→ **Material shown**:
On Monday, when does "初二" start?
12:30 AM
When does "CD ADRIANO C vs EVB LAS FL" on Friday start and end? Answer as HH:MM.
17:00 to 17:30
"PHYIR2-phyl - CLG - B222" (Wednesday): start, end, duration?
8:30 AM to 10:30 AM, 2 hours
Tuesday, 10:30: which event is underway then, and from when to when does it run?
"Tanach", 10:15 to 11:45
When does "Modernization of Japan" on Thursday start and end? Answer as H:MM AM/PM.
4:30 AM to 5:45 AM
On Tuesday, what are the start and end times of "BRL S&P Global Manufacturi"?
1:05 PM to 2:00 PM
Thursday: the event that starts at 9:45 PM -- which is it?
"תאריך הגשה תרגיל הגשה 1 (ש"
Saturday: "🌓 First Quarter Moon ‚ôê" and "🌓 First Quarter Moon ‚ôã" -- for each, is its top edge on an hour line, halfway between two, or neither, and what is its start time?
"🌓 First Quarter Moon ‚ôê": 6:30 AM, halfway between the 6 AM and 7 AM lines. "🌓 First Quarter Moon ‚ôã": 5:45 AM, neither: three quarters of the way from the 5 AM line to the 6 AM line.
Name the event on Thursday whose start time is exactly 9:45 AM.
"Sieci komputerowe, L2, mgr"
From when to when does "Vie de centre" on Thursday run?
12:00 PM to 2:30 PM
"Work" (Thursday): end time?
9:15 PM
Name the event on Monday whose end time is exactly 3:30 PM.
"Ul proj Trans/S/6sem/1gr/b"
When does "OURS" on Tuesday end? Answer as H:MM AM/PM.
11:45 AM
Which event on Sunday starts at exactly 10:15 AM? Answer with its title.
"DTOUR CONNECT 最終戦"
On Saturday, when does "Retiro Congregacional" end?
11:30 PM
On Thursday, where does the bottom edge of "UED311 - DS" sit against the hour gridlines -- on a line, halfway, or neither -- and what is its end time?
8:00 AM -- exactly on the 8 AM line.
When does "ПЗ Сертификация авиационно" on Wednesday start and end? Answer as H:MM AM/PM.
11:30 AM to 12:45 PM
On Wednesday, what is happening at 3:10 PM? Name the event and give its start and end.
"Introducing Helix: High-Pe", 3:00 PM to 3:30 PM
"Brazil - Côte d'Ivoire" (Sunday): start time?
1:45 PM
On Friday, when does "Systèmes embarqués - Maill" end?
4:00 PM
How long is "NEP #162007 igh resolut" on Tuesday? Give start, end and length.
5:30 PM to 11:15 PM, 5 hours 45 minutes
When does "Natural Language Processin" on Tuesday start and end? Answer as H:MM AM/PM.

→ **What to produce**: Rewrite the entries above with "Answer as" replaced by "Give it as" wherever it occurs, and change nothing else.

→ **Completed task**:
On Monday, when does "初二" start?
12:30 AM
When does "CD ADRIANO C vs EVB LAS FL" on Friday start and end? Give it as HH:MM.
17:00 to 17:30
"PHYIR2-phyl - CLG - B222" (Wednesday): start, end, duration?
8:30 AM to 10:30 AM, 2 hours
Tuesday, 10:30: which event is underway then, and from when to when does it run?
"Tanach", 10:15 to 11:45
When does "Modernization of Japan" on Thursday start and end? Give it as H:MM AM/PM.
4:30 AM to 5:45 AM
On Tuesday, what are the start and end times of "BRL S&P Global Manufacturi"?
1:05 PM to 2:00 PM
Thursday: the event that starts at 9:45 PM -- which is it?
"תאריך הגשה תרגיל הגשה 1 (ש"
Saturday: "🌓 First Quarter Moon ‚ôê" and "🌓 First Quarter Moon ‚ôã" -- for each, is its top edge on an hour line, halfway between two, or neither, and what is its start time?
"🌓 First Quarter Moon ‚ôê": 6:30 AM, halfway between the 6 AM and 7 AM lines. "🌓 First Quarter Moon ‚ôã": 5:45 AM, neither: three quarters of the way from the 5 AM line to the 6 AM line.
Name the event on Thursday whose start time is exactly 9:45 AM.
"Sieci komputerowe, L2, mgr"
From when to when does "Vie de centre" on Thursday run?
12:00 PM to 2:30 PM
"Work" (Thursday): end time?
9:15 PM
Name the event on Monday whose end time is exactly 3:30 PM.
"Ul proj Trans/S/6sem/1gr/b"
When does "OURS" on Tuesday end? Give it as H:MM AM/PM.
11:45 AM
Which event on Sunday starts at exactly 10:15 AM? Answer with its title.
"DTOUR CONNECT 最終戦"
On Saturday, when does "Retiro Congregacional" end?
11:30 PM
On Thursday, where does the bottom edge of "UED311 - DS" sit against the hour gridlines -- on a line, halfway, or neither -- and what is its end time?
8:00 AM -- exactly on the 8 AM line.
When does "ПЗ Сертификация авиационно" on Wednesday start and end? Give it as H:MM AM/PM.
11:30 AM to 12:45 PM
On Wednesday, what is happening at 3:10 PM? Name the event and give its start and end.
"Introducing Helix: High-Pe", 3:00 PM to 3:30 PM
"Brazil - Côte d'Ivoire" (Sunday): start time?
1:45 PM
On Friday, when does "Systèmes embarqués - Maill" end?
4:00 PM
How long is "NEP #162007 igh resolut" on Tuesday? Give start, end and length.
5:30 PM to 11:15 PM, 5 hours 45 minutes
When does "Natural Language Processin" on Tuesday start and end? Give it as H:MM AM/PM.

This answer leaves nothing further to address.